Segment Start: SOURCE EXTRACT

(1) These are two appeals filed against the decision of the learned Subordinate Judge of Sivaganga in A. S. No. 45 of 1957 reversing the decision of the learned District Munsif of Manamadurai in O. S. No. 210 of 1955. The learned District Munsif had held that the suit did not lie in a civil court and that the proper forum was the District Magistrate and therefore dismissed the suit on the preliminary issue. On appeal by the plaintiff the learned Subordinate Judge reversed the decision of the District Munsiff and held that the civil court had jurisdiction to try the suit. The two defendants who are aggrieved by the order of the learned Subordinate Judge have preferred these two appeals.
(2) As a matter of fact it has not been made clear as to what subsisting interest the first defendant has in the suit in so far as it has been made clear that the first defendant company was taken over by the State Government and the State Government is now managing the entire question of laying the supply lines and distributing the electric energy. However both the electric company which has gone out of existence and whose place has been taken up by the State Government, and the State Government who stepped into the shoes of the Electric company have preferred these appeals. C. M. A. Nos. 49 of 1958 is by the first defendant Electric company, and C. M. A. No. 147 of 1958 is by the second defendant, the State Government.

Segment End: SOURCE EXTRACT

- **GOAL OF THE EXERCISE**
Please reproduce the judgment excerpt above in full, word for word.

Segment Start: EXTRACTED MATERIAL

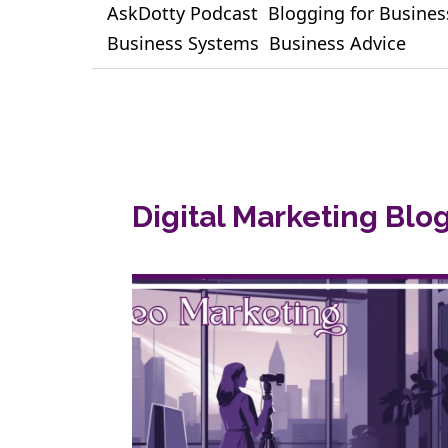
AskDotty Podcast
Blogging for Busines
Business Systems
Business Advice
Digital Marketing Blo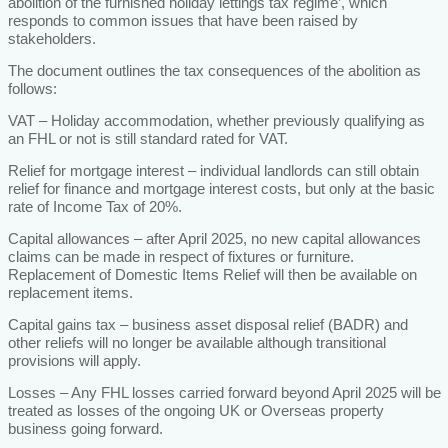
abolition of the furnished holiday lettings tax regime’, which
responds to common issues that have been raised by
stakeholders.
The document outlines the tax consequences of the abolition as
follows:
VAT – Holiday accommodation, whether previously qualifying as
an FHL or not is still standard rated for VAT.
Relief for mortgage interest – individual landlords can still obtain
relief for finance and mortgage interest costs, but only at the basic
rate of Income Tax of 20%.
Capital allowances – after April 2025, no new capital allowances
claims can be made in respect of fixtures or furniture.
Replacement of Domestic Items Relief will then be available on
replacement items.
Capital gains tax – business asset disposal relief (BADR) and
other reliefs will no longer be available although transitional
provisions will apply.
Losses – Any FHL losses carried forward beyond April 2025 will be
treated as losses of the ongoing UK or Overseas property
business going forward.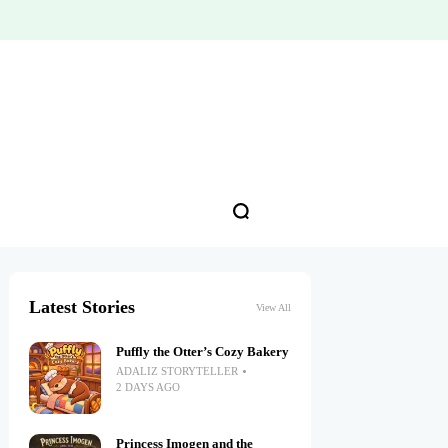
Latest Stories
View All
Puffly the Otter’s Cozy Bakery
ADALIZ STORYTELLER
2 DAYS AGO
Princess Imogen and the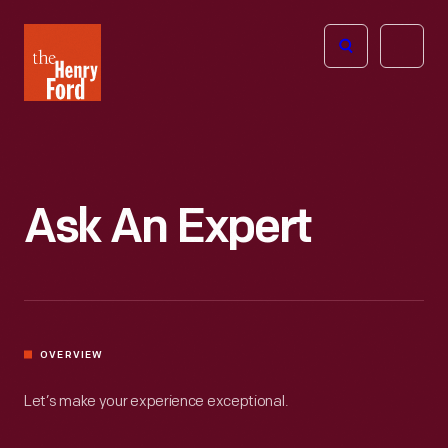
The
Open
Henry
menu
Ford
Museum
homepage
Ask An Expert
OVERVIEW
Let’s make your experience exceptional.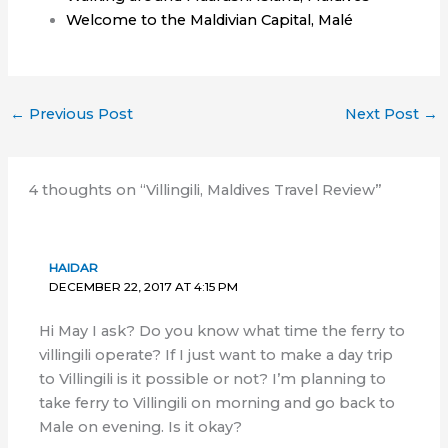
Welcome to the Maldivian Capital, Malé
←
Previous Post
Next Post
→
4 thoughts on “Villingili, Maldives Travel Review”
HAIDAR
DECEMBER 22, 2017 AT 4:15 PM
Hi May I ask? Do you know what time the ferry to
villingili operate? If I just want to make a day trip
to Villingili is it possible or not? I’m planning to
take ferry to Villingili on morning and go back to
Male on evening. Is it okay?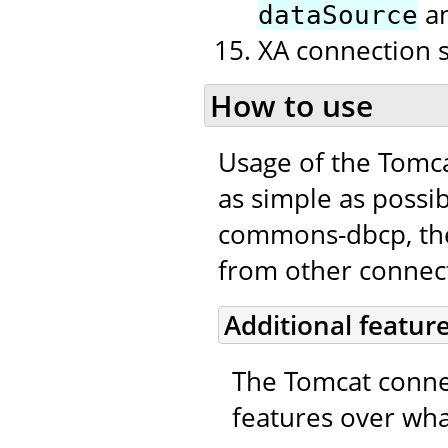
a
dataSource
XA connection 
How to use
Usage of the Tomc
as simple as possib
commons-dbcp, the 
from other connecti
Additional featur
The Tomcat connec
features over wha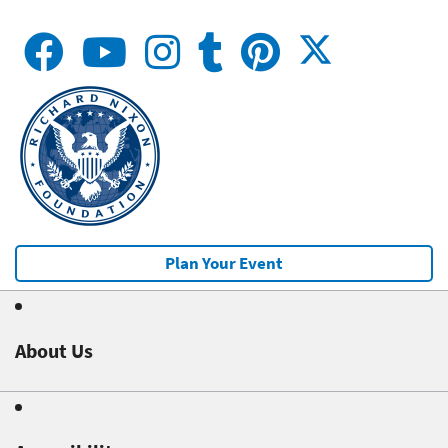
Plan Your Event
About Us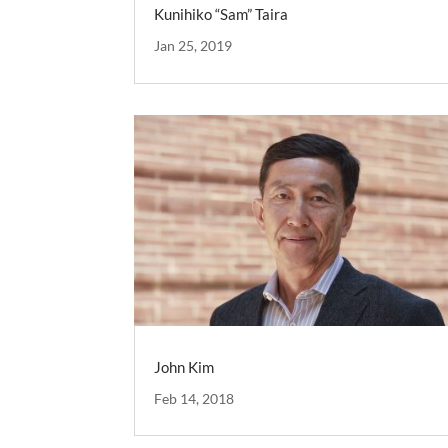
Kunihiko “Sam” Taira
Jan 25, 2019
John Kim
Feb 14, 2018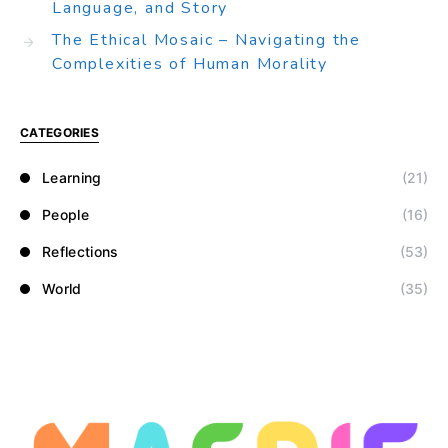
Language, and Story
The Ethical Mosaic – Navigating the
Complexities of Human Morality
CATEGORIES
Learning
(21)
People
(16)
Reflections
(53)
World
(35)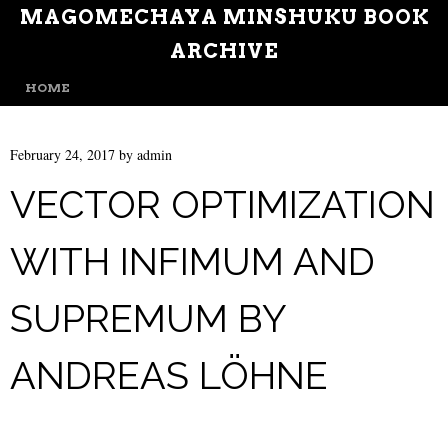
MAGOMECHAYA MINSHUKU BOOK
ARCHIVE
MENU
SKIP TO CONTENT
HOME
February 24, 2017
by
admin
VECTOR OPTIMIZATION
WITH INFIMUM AND
SUPREMUM BY
ANDREAS LÖHNE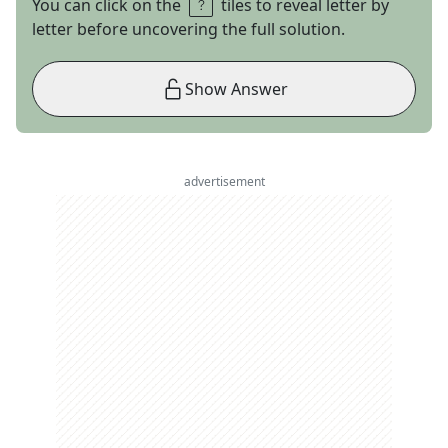
You can click on the
tiles to reveal letter by
letter before uncovering the full solution.
Show Answer
advertisement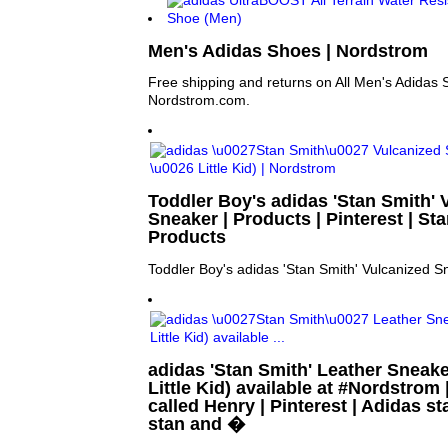
Men's Adidas Shoes | Nordstrom
Free shipping and returns on All Men's Adidas 
Nordstrom.com.
Toddler Boy's adidas 'Stan Smith' 
Sneaker | Products | Pinterest | St
Products
Toddler Boy's adidas 'Stan Smith' Vulcanized S
adidas 'Stan Smith' Leather Sneake
Little Kid) available at #Nordstrom
called Henry | Pinterest | Adidas s
stan and �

Segment End: EXTRACTED MATERIAL

- **YOUR RESPONSE**
(1) These are two appeals filed against the decision of the learned Subordinate Judge of Sivaganga in A. S. No. 45 of 1957 reversing the decision of the learned District Munsif of Manamadurai in O. S. No. 210 of 1955. The learned District Munsif had held that the suit did not lie in a civil court and that the proper forum was the District Magistrate and therefore dismissed the suit on the preliminary issue. On appeal by the plaintiff the learned Subordinate Judge reversed the decision of the District Munsiff and held that the civil court had jurisdiction to try the suit. The two defendants who are aggrieved by the order of the learned Subordinate Judge have preferred these two appeals.
(2) As a matter of fact it has not been made clear as to what subsisting interest the first defendant has in the suit in so far as it has been made clear that the first defendant company was taken over by the State Government and the State Government is now managing the entire question of laying the supply lines and distributing the electric energy. However both the electric company which has gone out of existence and whose place has been taken up by the State Government, and the State Government who stepped into the shoes of the Electric company have preferred these appeals. C. M. A. Nos. 49 of 1958 is by the first defendant Electric company, and C. M. A. No. 147 of 1958 is by the second defendant, the State Government.